Vietnam veteran Dave Brown, a former manager of the nearby Porirua RSA, emailed the Titahi Bay branch protesting against its initial decision to invite Newlands Mosque imam Mohamed Zewada to say a prayer at its dawn service on Titahi Bay Beach.

"What took place in Christchurch was shocking and we all agree that it was completely out of order in every way," Brown said.

"I believe that the appropriate measures have been taken to recognise that and to show the Muslim community that they are part of us and we are part of them.

"Anzac Day came about to recognise all those who went overseas and served their country and returned, and those who never returned. That is the significance and the only justification for Anzac Day, and I feel it should stay that way."

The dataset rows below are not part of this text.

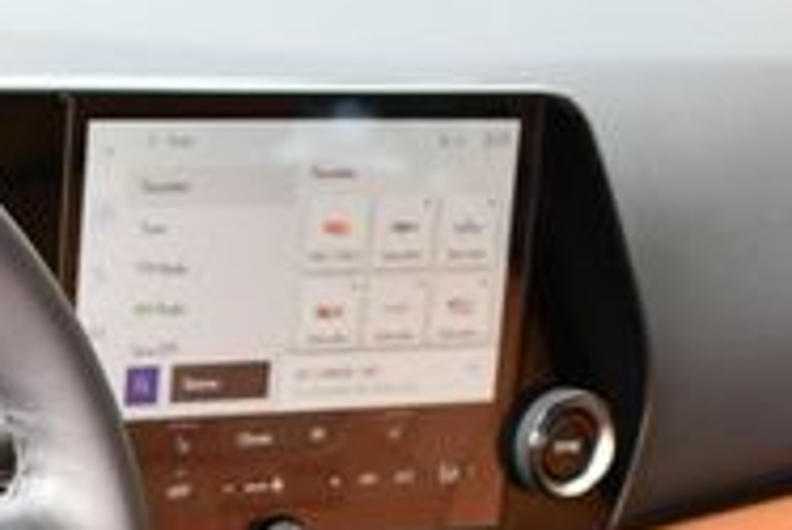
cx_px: -292
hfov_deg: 14.2
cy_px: 666
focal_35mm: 137
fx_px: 3016
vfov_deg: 9.9
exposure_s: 1/250
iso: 560
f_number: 3.5
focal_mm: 20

Simon Strombom, a veteran of the more recent Afghanistan war and organiser of the Titahi Bay service, said he was shocked at some comments on the club's Facebook page after he announced that the Muslim community "will conclude the ceremony this year with a prayer from the Koran".

Brendon Walton from New Plymouth posted: "The Titahi Bay Club, well, you're completely disrespecting New Zealand culture on a day that is uniquely shared between us and Australia."

Peter Downie, a veteran of the Malaya war who now lives in Cambridge, posted to another RSA site saying: "Dawn service is to honour the Anzacs. Anything else can be done at civic services."